Ausbau der Hospiz- und Palliativversorgung, Vereinfachung von Patientenverfügung und Vorsorgevollmacht sowie eine Verbesserung der Ausbildung von Ärzten und Pflegenden in der End-of-Life-Care: So lassen sich die Hauptpunkte der Empfehlungen der parlamentarischen Enquete-Kommission „Würde am Ende des Lebens“ zusammenfassen. 51 Forderungen wurden Anfang März nach monatelangem Austausch mit mehr als 100 Experten dem Nationalrat übergeben, das Positionspapier wurde von allen sechs Fraktionen einstimmig beschlossen. Dies sei eine „große Willenskundgebung des Parlaments“, betonte die Vorsitzende der Kommission Gertrude Aubauer (ÖVP) anlässlich der Präsentation der Ergebnisse (online, 3. 3. 2015). Nun gehe es um die rasche Umsetzung der Maßnahmen: Hospiz müsse leistbar, die Palliativversorgung flächendeckend und für jeden erreichbar sein. Konkret empfiehlt die Kommission, in den kommenden zwei Jahren jeweils 18 Millionen Euro zum Ausbau der Versorgung einzusetzen. Derzeit beträgt der Deckungsgrad an Hospiz- und Palliativversorgung österreichweit nur rund 50 Prozent, so die Experten.

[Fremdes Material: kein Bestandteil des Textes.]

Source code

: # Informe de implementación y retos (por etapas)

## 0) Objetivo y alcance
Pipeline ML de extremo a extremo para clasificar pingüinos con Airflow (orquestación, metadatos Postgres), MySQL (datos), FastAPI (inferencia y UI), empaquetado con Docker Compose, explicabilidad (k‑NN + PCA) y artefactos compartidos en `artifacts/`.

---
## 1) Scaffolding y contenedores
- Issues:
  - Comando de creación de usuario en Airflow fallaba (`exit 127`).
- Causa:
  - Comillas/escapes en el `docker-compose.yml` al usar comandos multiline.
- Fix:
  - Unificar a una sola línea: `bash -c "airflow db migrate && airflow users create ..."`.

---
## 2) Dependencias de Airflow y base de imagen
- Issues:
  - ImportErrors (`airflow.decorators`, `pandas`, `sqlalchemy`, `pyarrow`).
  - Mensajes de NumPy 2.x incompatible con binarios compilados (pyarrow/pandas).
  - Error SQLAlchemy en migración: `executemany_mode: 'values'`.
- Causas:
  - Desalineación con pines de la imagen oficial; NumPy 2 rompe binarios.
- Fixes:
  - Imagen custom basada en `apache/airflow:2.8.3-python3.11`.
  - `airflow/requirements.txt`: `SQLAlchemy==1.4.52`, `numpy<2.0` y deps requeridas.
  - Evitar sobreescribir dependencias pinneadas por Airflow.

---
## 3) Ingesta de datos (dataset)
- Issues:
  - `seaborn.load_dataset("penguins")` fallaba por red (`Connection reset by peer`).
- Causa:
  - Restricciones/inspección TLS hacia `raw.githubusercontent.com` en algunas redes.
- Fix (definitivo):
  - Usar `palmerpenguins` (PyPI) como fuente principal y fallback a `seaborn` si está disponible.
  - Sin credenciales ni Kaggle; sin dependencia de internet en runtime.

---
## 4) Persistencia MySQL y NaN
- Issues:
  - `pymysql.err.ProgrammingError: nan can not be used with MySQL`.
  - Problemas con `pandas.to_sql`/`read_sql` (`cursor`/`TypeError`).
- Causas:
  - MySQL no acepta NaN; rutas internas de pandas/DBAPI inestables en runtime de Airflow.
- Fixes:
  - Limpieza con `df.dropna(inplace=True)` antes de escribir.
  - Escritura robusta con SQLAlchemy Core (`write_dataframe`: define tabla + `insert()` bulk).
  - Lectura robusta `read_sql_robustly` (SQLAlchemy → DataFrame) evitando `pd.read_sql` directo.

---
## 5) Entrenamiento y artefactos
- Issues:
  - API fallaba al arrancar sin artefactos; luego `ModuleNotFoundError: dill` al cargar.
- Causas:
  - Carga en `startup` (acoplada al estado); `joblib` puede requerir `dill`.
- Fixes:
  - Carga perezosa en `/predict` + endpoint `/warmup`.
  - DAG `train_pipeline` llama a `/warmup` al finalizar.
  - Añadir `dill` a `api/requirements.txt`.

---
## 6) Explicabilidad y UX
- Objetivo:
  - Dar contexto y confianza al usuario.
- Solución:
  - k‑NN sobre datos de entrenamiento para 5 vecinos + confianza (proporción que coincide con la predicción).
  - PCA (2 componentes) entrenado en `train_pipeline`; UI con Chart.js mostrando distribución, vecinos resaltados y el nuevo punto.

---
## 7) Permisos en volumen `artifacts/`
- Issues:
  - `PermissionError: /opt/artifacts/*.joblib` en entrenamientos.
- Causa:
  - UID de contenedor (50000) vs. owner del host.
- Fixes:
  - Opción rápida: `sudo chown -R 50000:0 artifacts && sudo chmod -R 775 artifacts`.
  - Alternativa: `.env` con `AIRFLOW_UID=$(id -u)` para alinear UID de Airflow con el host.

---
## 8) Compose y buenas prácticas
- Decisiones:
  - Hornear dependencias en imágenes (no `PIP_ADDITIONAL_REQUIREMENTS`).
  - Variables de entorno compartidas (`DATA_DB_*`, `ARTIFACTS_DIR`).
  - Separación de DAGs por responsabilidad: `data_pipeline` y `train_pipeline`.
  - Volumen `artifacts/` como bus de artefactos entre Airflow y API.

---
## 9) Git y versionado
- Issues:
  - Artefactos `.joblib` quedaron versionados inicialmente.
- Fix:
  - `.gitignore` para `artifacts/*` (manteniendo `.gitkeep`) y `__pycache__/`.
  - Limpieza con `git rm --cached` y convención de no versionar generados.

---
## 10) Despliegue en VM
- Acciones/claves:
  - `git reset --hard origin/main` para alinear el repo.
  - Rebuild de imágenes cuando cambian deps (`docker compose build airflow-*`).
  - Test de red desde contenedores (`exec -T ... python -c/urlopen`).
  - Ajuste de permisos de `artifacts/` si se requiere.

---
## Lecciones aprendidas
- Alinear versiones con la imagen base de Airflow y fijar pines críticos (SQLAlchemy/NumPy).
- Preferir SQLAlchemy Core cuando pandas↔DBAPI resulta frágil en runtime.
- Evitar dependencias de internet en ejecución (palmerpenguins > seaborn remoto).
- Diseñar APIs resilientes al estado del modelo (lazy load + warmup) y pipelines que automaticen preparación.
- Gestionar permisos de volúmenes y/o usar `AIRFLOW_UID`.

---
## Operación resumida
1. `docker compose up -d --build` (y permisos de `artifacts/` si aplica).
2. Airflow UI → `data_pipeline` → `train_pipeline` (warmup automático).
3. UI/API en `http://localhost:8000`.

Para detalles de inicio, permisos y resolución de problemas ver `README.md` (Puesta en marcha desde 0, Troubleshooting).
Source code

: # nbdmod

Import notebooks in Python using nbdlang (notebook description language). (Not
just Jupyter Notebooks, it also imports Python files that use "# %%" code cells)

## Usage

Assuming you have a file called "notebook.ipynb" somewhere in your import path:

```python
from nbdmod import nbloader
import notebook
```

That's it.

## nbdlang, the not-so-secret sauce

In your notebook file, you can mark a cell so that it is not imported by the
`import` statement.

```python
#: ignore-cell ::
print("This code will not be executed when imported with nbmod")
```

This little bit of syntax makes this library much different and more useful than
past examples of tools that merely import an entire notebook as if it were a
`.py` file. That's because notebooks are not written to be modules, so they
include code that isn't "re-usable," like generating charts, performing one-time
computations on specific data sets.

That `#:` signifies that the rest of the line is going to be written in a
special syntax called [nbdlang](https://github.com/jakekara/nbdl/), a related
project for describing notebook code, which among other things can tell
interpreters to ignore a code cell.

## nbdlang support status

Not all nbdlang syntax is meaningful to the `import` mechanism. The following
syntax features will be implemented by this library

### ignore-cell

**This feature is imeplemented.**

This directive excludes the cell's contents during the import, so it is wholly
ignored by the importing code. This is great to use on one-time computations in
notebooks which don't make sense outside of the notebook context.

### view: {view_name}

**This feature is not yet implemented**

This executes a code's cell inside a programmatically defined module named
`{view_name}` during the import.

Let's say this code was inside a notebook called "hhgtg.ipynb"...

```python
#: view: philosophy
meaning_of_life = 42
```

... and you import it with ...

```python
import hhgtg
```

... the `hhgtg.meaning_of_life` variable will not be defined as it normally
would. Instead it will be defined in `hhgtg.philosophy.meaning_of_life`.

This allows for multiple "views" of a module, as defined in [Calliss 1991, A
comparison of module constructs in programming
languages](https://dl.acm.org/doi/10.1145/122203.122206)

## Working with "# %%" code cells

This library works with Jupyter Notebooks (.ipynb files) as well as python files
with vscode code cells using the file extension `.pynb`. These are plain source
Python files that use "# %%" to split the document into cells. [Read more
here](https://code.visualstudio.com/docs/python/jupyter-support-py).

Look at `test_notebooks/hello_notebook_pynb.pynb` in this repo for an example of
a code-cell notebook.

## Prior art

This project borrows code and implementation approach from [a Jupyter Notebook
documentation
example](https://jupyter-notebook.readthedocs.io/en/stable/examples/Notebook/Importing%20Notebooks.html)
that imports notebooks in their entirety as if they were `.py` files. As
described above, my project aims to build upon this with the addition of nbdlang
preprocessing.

Überraschend kam die ablehnende Reaktion der Regierung: Sowohl SP-Gesundheitsministerin Sabine Oberhauser als auch SP-Sozialminister Karl Hundstorfer ließen verlauten, dass ihre Ministerien dafür „kein Geld übrig“ hätten (vgl. orf.at, online, 3. 3. 2015). Die Presse-Kolumnistin Gudula Walterskirchen hält dies für ein „demokratiepolitisch fatales Signal“ (online, 8. 3. 2015). Es sei nicht die Aufgabe von Ministerien, Geld übrig zu haben, sondern Prioritäten zu setzen, wobei der geforderte Betrag im Verhältnis zu anderen Ausgaben vergleichsweise gering sei. Außerdem könnte durch eine professionelle Palliativmedizin, die auch rechtzeitige Therapiezieländerungen beeinflusst, Geld gespart werden. Sollten die Ministerien sich der Not der Patienten verweigern, wäre das der Beginn eines „Zwei-Klassen-Sterbens“, warnt Walterskirchen. Vermögensverhältnisse würden dann entscheiden, ob sich Sterbende ein geschultes Hospizteam und eine würdevolle Umgebung leisten könnten oder nicht.
Den breiten Konsens in der Enquete-Kommission gegen eine Freigabe der Beihilfe zur Selbsttötung hält IMABE-Geschäftsführerin Susanne Kummer für wichtig. Im Gespräch mit der Wiener Zeitung (online, 20. 2. 2015) betonte die Ethikerin, dass Gesetze eine „Schutzfunktion“ hätten. Es widerspreche einander, einerseits „in Suizid-Prävention zu investieren, im Gegenzug aber die Beihilfe straffrei stellen zu wollen“. Der Lebensschutz sei ein vorpolitisches Recht, über das man nicht demokratisch abstimmen könne. Auch sei es niemals die Aufgabe des Arztes, den Tod als professionelle Dienstleistung anzubieten oder an einem Suizid mitzuwirken. Die Österreichische Ärztekammer hatte sich bereits einstimmig dagegen ausgesprochen, was Kummer ausdrücklich begrüßt.
Anhand der Daten aus anderen EU-Ländern, wie Belgien und den Niederlanden oder der Schweiz könne man erahnen, wie sich eine Liberalisierung auf eine Gesellschaft auswirkt: „Wir brauchen das nicht auszuprobieren. Fehler muss man nicht wiederholen“, so die Ethikerin. Wo der Staat am Sterbebett Freibriefe zur Tötung und Beihilfe zur Selbsttötung per Gesetz ausstellt, steige die Dunkelziffer.
Dass die Hemmschwelle zu töten unter Ärzten sinkt, zeigt eine aktuell im Journal of Medical Ethics veröffentlichte Studie (doi 10.1136/medethics-2014-102150). Von 2.500 befragten niederländischen Ärzten befürwortete jeder Dritte Euthanasie und Beihilfe zum Suizid bei Dementen im Frühstadium, psychisch Kranken und lebensmüden Gesunden. Die Einstellungen zum assistierten Suizid variierten: Die meisten Ärzte würden assistierten Suizid bei Krebspatienten (85 Prozent) oder anderen körperlichen Krankheiten (82 Prozent) befürworten. Ein Drittel (34 Prozent) wäre auch bei psychischen Erkrankungen dazu bereit.